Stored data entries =
▬▬▬▬▬▬
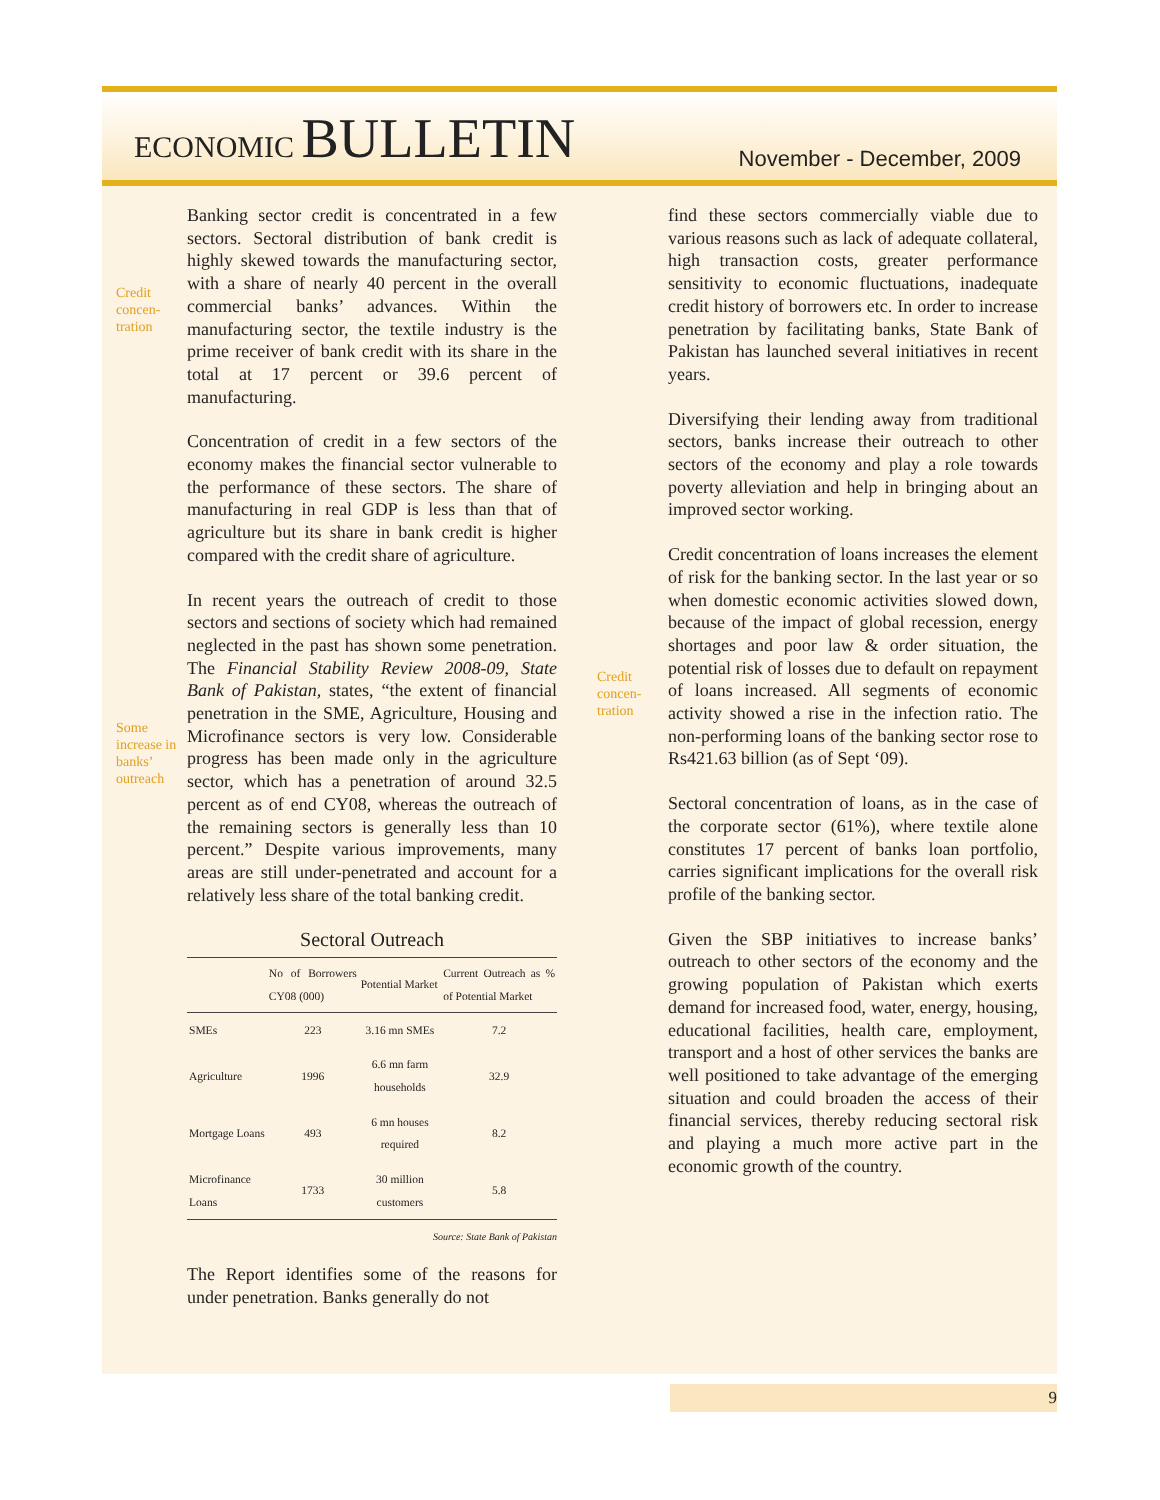ECONOMIC BULLETIN
November - December, 2009
Credit concen-tration
Banking sector credit is concentrated in a few sectors. Sectoral distribution of bank credit is highly skewed towards the manufacturing sector, with a share of nearly 40 percent in the overall commercial banks’ advances. Within the manufacturing sector, the textile industry is the prime receiver of bank credit with its share in the total at 17 percent or 39.6 percent of manufacturing.
Concentration of credit in a few sectors of the economy makes the financial sector vulnerable to the performance of these sectors. The share of manufacturing in real GDP is less than that of agriculture but its share in bank credit is higher compared with the credit share of agriculture.
Some increase in banks’ outreach
In recent years the outreach of credit to those sectors and sections of society which had remained neglected in the past has shown some penetration. The Financial Stability Review 2008-09, State Bank of Pakistan, states, “the extent of financial penetration in the SME, Agriculture, Housing and Microfinance sectors is very low. Considerable progress has been made only in the agriculture sector, which has a penetration of around 32.5 percent as of end CY08, whereas the outreach of the remaining sectors is generally less than 10 percent.” Despite various improvements, many areas are still under-penetrated and account for a relatively less share of the total banking credit.
Sectoral Outreach
| | No of Borrowers CY08 (000) | Potential Market | Current Outreach as % of Potential Market |
| --- | --- | --- | --- |
| SMEs | 223 | 3.16 mn SMEs | 7.2 |
| Agriculture | 1996 | 6.6 mn farm households | 32.9 |
| Mortgage Loans | 493 | 6 mn houses required | 8.2 |
| Microfinance Loans | 1733 | 30 million customers | 5.8 |
Source: State Bank of Pakistan
The Report identifies some of the reasons for under penetration. Banks generally do not
Credit concen-tration
find these sectors commercially viable due to various reasons such as lack of adequate collateral, high transaction costs, greater performance sensitivity to economic fluctuations, inadequate credit history of borrowers etc. In order to increase penetration by facilitating banks, State Bank of Pakistan has launched several initiatives in recent years.
Diversifying their lending away from traditional sectors, banks increase their outreach to other sectors of the economy and play a role towards poverty alleviation and help in bringing about an improved sector working.
Credit concentration of loans increases the element of risk for the banking sector. In the last year or so when domestic economic activities slowed down, because of the impact of global recession, energy shortages and poor law & order situation, the potential risk of losses due to default on repayment of loans increased. All segments of economic activity showed a rise in the infection ratio. The non-performing loans of the banking sector rose to Rs421.63 billion (as of Sept ‘09).
Sectoral concentration of loans, as in the case of the corporate sector (61%), where textile alone constitutes 17 percent of banks loan portfolio, carries significant implications for the overall risk profile of the banking sector.
Given the SBP initiatives to increase banks’ outreach to other sectors of the economy and the growing population of Pakistan which exerts demand for increased food, water, energy, housing, educational facilities, health care, employment, transport and a host of other services the banks are well positioned to take advantage of the emerging situation and could broaden the access of their financial services, thereby reducing sectoral risk and playing a much more active part in the economic growth of the country.
9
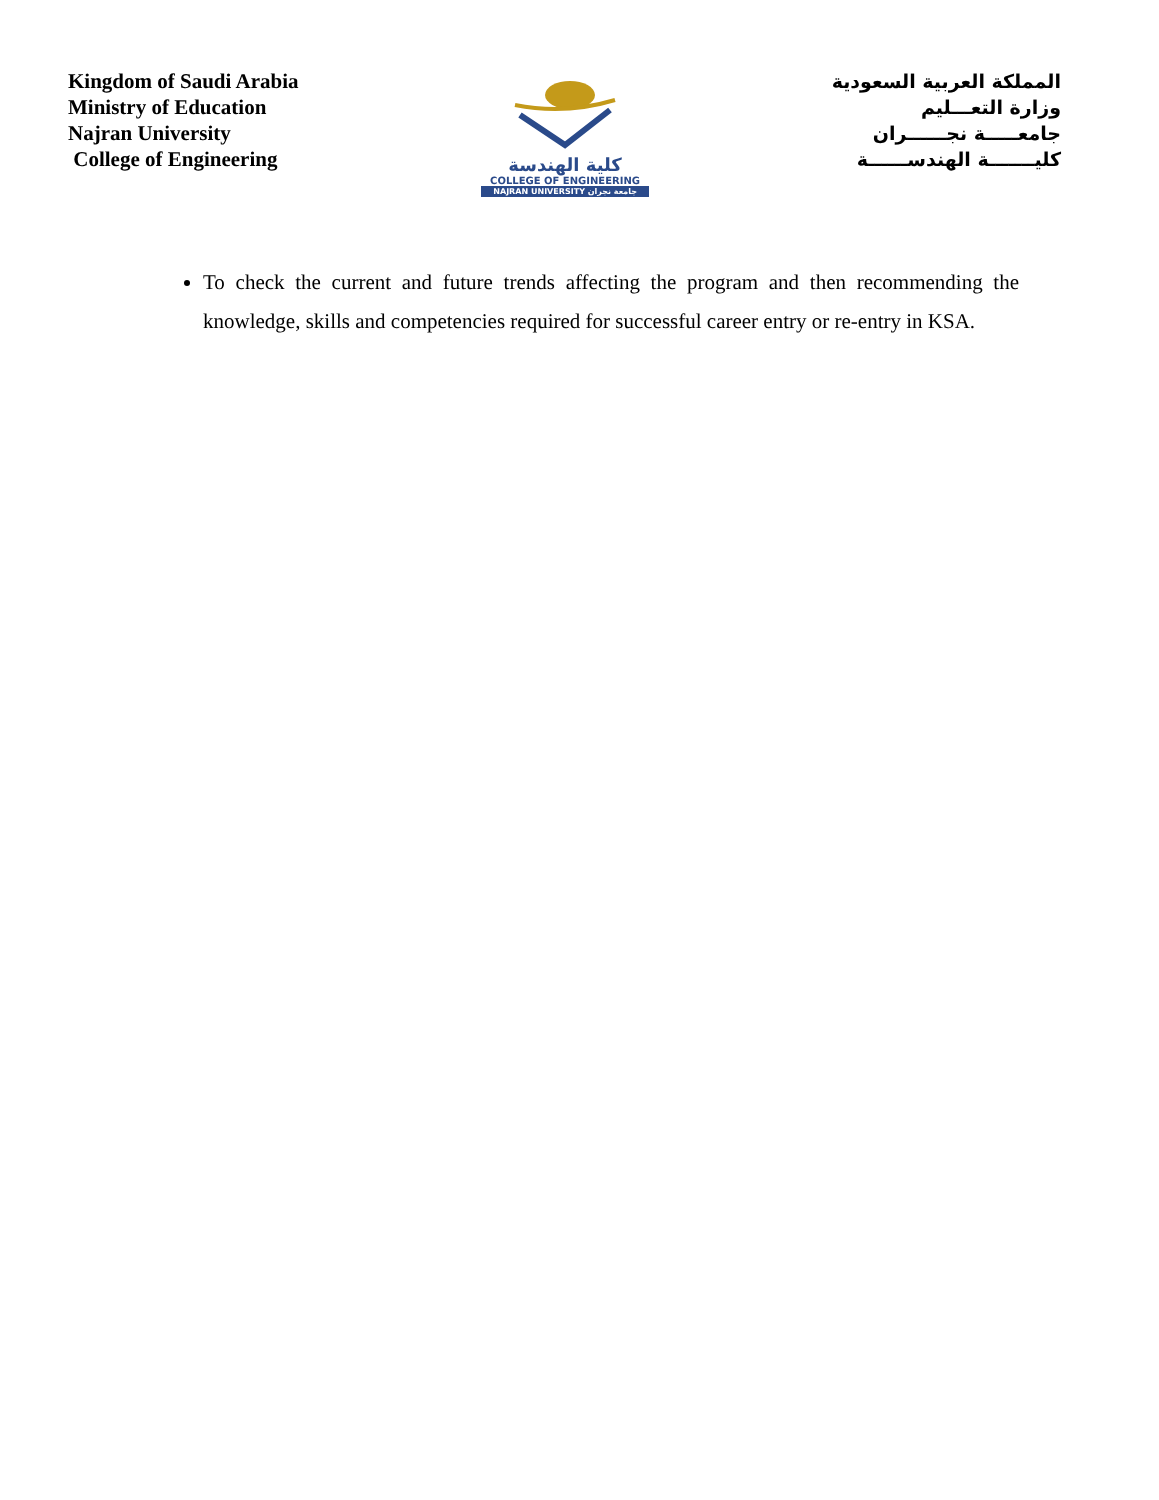Kingdom of Saudi Arabia
Ministry of Education
Najran University
College of Engineering
كلية الهندسة
COLLEGE OF ENGINEERING
NAJRAN UNIVERSITY جامعة نجران
المملكة العربية السعودية
وزارة التعـــليم
جامعـــــة نجــــــران
كليـــــــة الهندســــــة
To check the current and future trends affecting the program and then recommending the knowledge, skills and competencies required for successful career entry or re-entry in KSA.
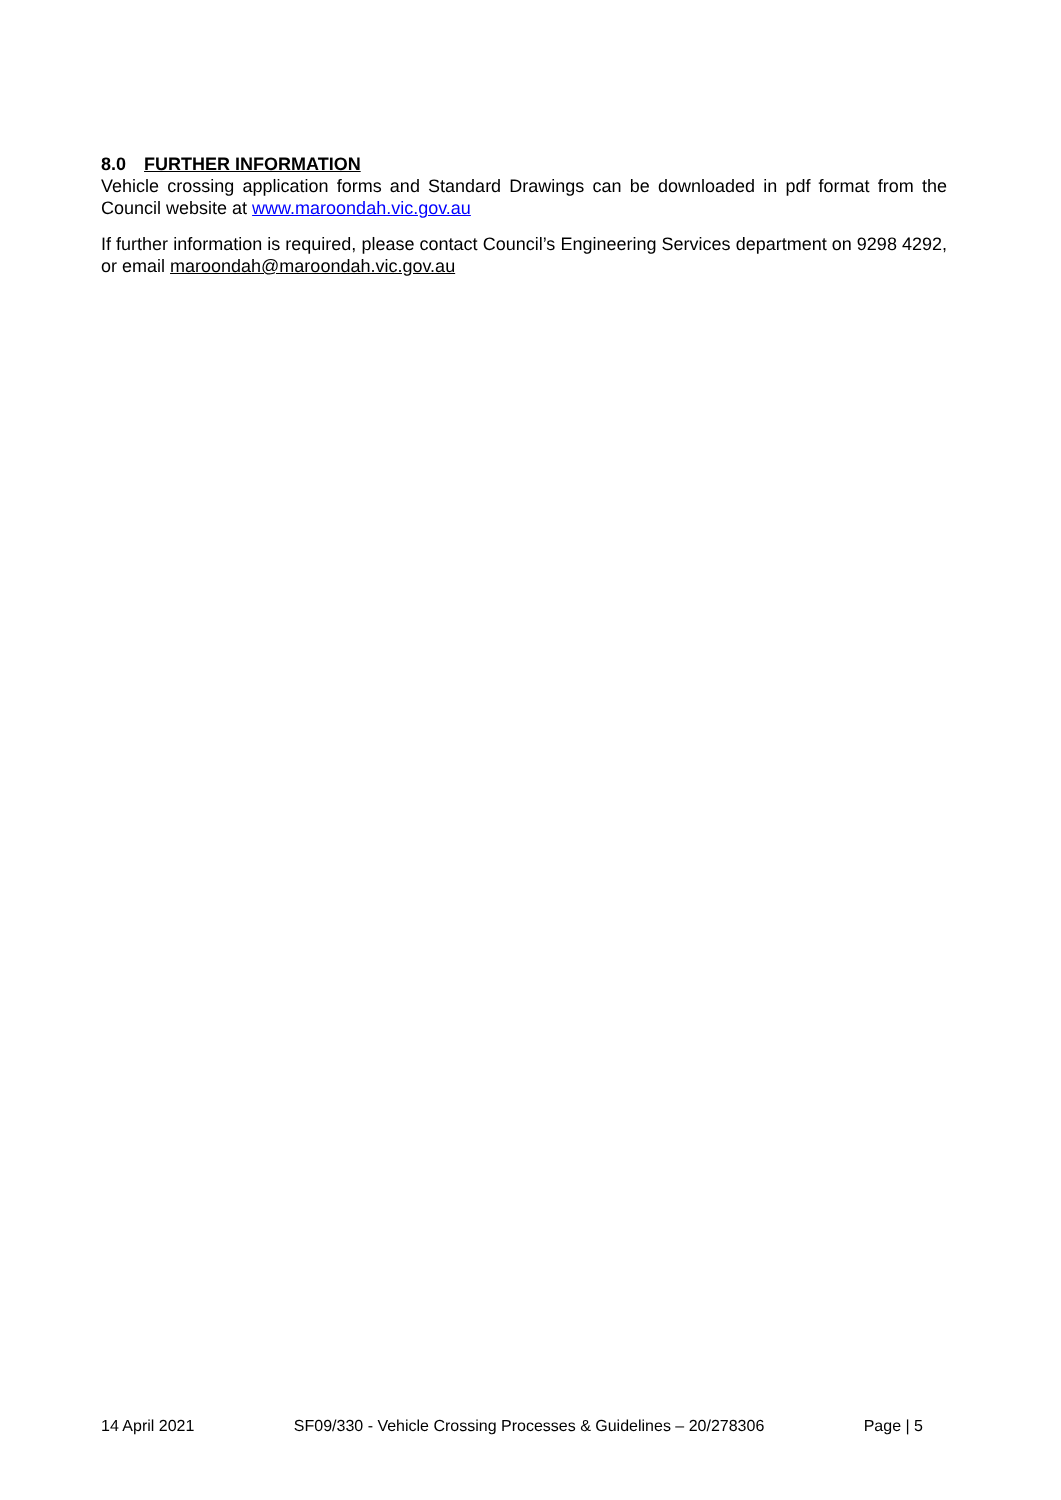8.0 FURTHER INFORMATION
Vehicle crossing application forms and Standard Drawings can be downloaded in pdf format from the Council website at www.maroondah.vic.gov.au
If further information is required, please contact Council’s Engineering Services department on 9298 4292, or email maroondah@maroondah.vic.gov.au
14 April 2021 SF09/330 - Vehicle Crossing Processes & Guidelines – 20/278306 Page | 5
▬▬▬▬▬▬
Work to complete =
When copying the entries above, keep each word as it is and exclude any image.

Written response =
ECONOMIC BULLETIN
November - December, 2009
Credit concen-tration
Banking sector credit is concentrated in a few sectors. Sectoral distribution of bank credit is highly skewed towards the manufacturing sector, with a share of nearly 40 percent in the overall commercial banks’ advances. Within the manufacturing sector, the textile industry is the prime receiver of bank credit with its share in the total at 17 percent or 39.6 percent of manufacturing.
Concentration of credit in a few sectors of the economy makes the financial sector vulnerable to the performance of these sectors. The share of manufacturing in real GDP is less than that of agriculture but its share in bank credit is higher compared with the credit share of agriculture.
Some increase in banks’ outreach
In recent years the outreach of credit to those sectors and sections of society which had remained neglected in the past has shown some penetration. The Financial Stability Review 2008-09, State Bank of Pakistan, states, “the extent of financial penetration in the SME, Agriculture, Housing and Microfinance sectors is very low. Considerable progress has been made only in the agriculture sector, which has a penetration of around 32.5 percent as of end CY08, whereas the outreach of the remaining sectors is generally less than 10 percent.” Despite various improvements, many areas are still under-penetrated and account for a relatively less share of the total banking credit.
Sectoral Outreach
| | No of Borrowers CY08 (000) | Potential Market | Current Outreach as % of Potential Market |
| --- | --- | --- | --- |
| SMEs | 223 | 3.16 mn SMEs | 7.2 |
| Agriculture | 1996 | 6.6 mn farm households | 32.9 |
| Mortgage Loans | 493 | 6 mn houses required | 8.2 |
| Microfinance Loans | 1733 | 30 million customers | 5.8 |
Source: State Bank of Pakistan
The Report identifies some of the reasons for under penetration. Banks generally do not
Credit concen-tration
find these sectors commercially viable due to various reasons such as lack of adequate collateral, high transaction costs, greater performance sensitivity to economic fluctuations, inadequate credit history of borrowers etc. In order to increase penetration by facilitating banks, State Bank of Pakistan has launched several initiatives in recent years.
Diversifying their lending away from traditional sectors, banks increase their outreach to other sectors of the economy and play a role towards poverty alleviation and help in bringing about an improved sector working.
Credit concentration of loans increases the element of risk for the banking sector. In the last year or so when domestic economic activities slowed down, because of the impact of global recession, energy shortages and poor law & order situation, the potential risk of losses due to default on repayment of loans increased. All segments of economic activity showed a rise in the infection ratio. The non-performing loans of the banking sector rose to Rs421.63 billion (as of Sept ‘09).
Sectoral concentration of loans, as in the case of the corporate sector (61%), where textile alone constitutes 17 percent of banks loan portfolio, carries significant implications for the overall risk profile of the banking sector.
Given the SBP initiatives to increase banks’ outreach to other sectors of the economy and the growing population of Pakistan which exerts demand for increased food, water, energy, housing, educational facilities, health care, employment, transport and a host of other services the banks are well positioned to take advantage of the emerging situation and could broaden the access of their financial services, thereby reducing sectoral risk and playing a much more active part in the economic growth of the country.
9
Kingdom of Saudi Arabia
Ministry of Education
Najran University
College of Engineering
كلية الهندسة
COLLEGE OF ENGINEERING
NAJRAN UNIVERSITY جامعة نجران
المملكة العربية السعودية
وزارة التعـــليم
جامعـــــة نجــــــران
كليـــــــة الهندســــــة
To check the current and future trends affecting the program and then recommending the knowledge, skills and competencies required for successful career entry or re-entry in KSA.
8.0 FURTHER INFORMATION
Vehicle crossing application forms and Standard Drawings can be downloaded in pdf format from the Council website at www.maroondah.vic.gov.au
If further information is required, please contact Council’s Engineering Services department on 9298 4292, or email maroondah@maroondah.vic.gov.au
14 April 2021 SF09/330 - Vehicle Crossing Processes & Guidelines – 20/278306 Page | 5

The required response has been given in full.